Testo di riferimento |
↓

SALUTE – Una delle caratteristiche più preoccupanti di HIV è la sua capacità di mutare continuamente e in modo veloce. Se da un lato molte mutazioni sono svantaggiose per il virus, rendendolo non più in grado di replicare, altre sono responsabili di resistenze ai farmaci in uso. Più in generale la grande ‘variabilità genetica’ causata da queste numerose mutazioni rende difficile lo sviluppo di vaccini che possano veramente funzionare. Questa volta invece l’identificazione di una nuova mutazione, chiamata 172K, sembra portare buone notizie: in combinazione con altre mutazioni sarebbe associata a maggiore sensibilità a due classi di farmaci antiretrovirali.
Si tratta di un polimorfismo, cioè di una variante genetica presente in più dell’1% dei ceppi virali circolanti, che viene mantenuta per selezione naturale. In questo caso la prevalenza è del 3% e la sua presenza non interferisce con le normali attività del virus, ad esempio con la sua aggressività e capacità replicativa. Oltre a presentarsi in campioni clinici, quindi prelevati dai pazienti, la mutazione è stata rintracciata anche nei sottotipi usati in laboratorio, come si legge nello studio pubblicato su Journal of Biological Chemistry, e guidato da Stefan Sarafianos, professore di microbiologia e immunologia molecolare alla School of Medicine dell’Università del Missouri.
La mutazione 172K renderebbe il virus più sensibile sia agli inibitori nucleosidici della trascrittasi inversa (NRTI), sia ai non-nucleosidici (NNRTI). La trascrittasi inversa virale è l’enzima responsabile della retrotrascrizione dell’RNA del virus (l’HIV è dotato di un genoma a RNA) in DNA adatto a integrarsi poi nel genoma del paziente per sfruttare la macchina replicativa della cellula dell’ospite. Gli NRTI funzionano con l’inganno: sono simili ai nucleosidi che costituiscono normalmente la catena del DNA ma, inserendosi al posto di un nucleoside ‘normale’, possono bloccare l’ulteriore allungamento della catena. Gli NNRTI agiscono invece bloccando direttamente il sito d’azione dell’enzima.

↑

Elenco fornito |
↓

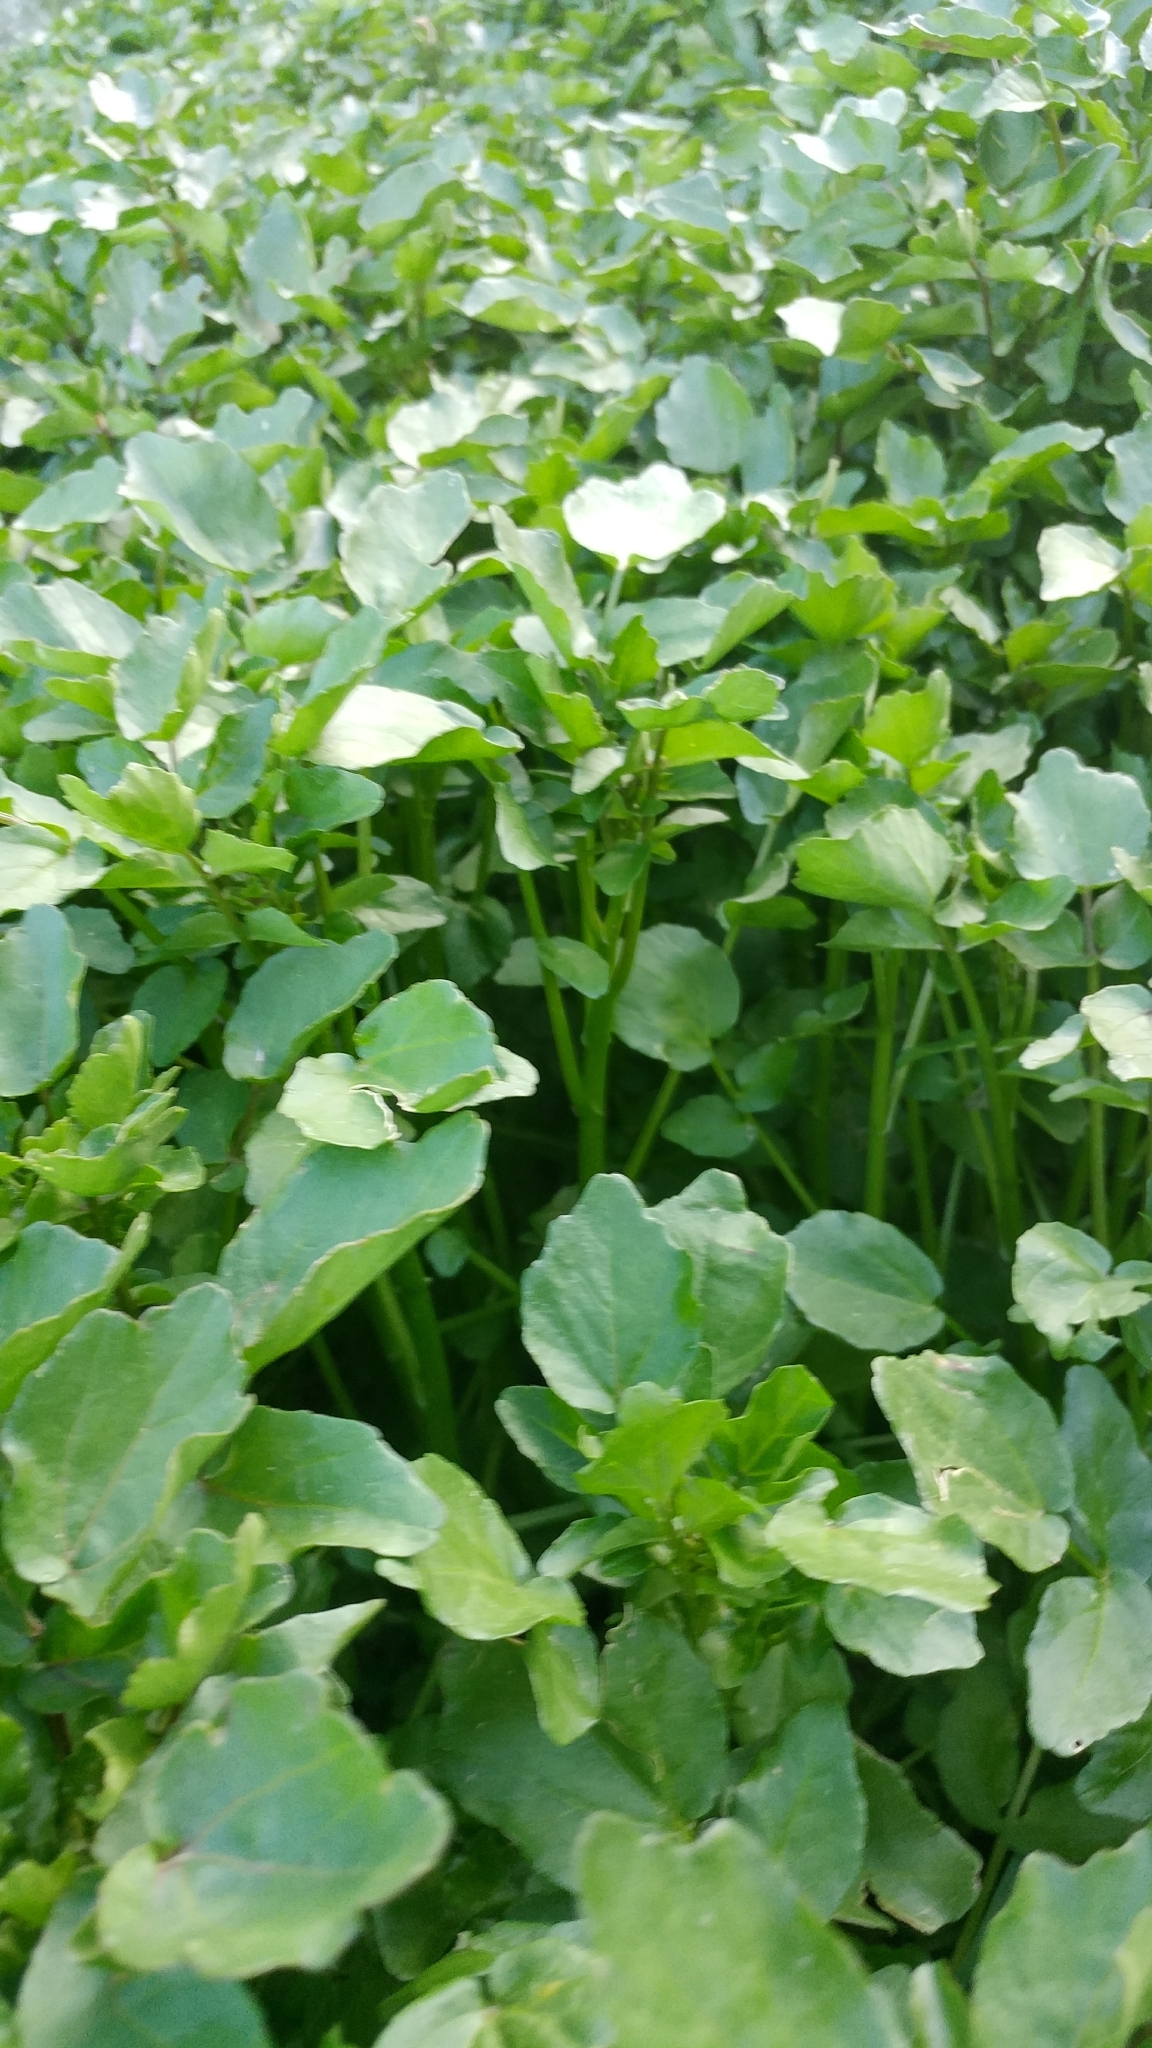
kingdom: Plantae
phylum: Tracheophyta
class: Magnoliopsida
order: Brassicales
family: Brassicaceae
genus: Nasturtium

↑

Cosa fare |
**a.** Riporta tutte le sigle presenti nel testo sull'HIV.
**b.** Aggiorna il testo sull'HIV: riscrivi il passo che comincia con "SALUTE – Una" e prosegue fino a "di farmaci antiretrovirali.", mettendo "patogeno" al posto di "virus".
L'elenco costituisce materiale separato dal testo.

Soluzioni |
**a.** HIV, NRTI, NNRTI, RNA, DNA

**b.**
SALUTE – Una delle caratteristiche più preoccupanti di HIV è la sua capacità di mutare continuamente e in modo veloce. Se da un lato molte mutazioni sono svantaggiose per il patogeno, rendendolo non più in grado di replicare, altre sono responsabili di resistenze ai farmaci in uso. Più in generale la grande ‘variabilità genetica’ causata da queste numerose mutazioni rende difficile lo sviluppo di vaccini che possano veramente funzionare. Questa volta invece l’identificazione di una nuova mutazione, chiamata 172K, sembra portare buone notizie: in combinazione con altre mutazioni sarebbe associata a maggiore sensibilità a due classi di farmaci antiretrovirali.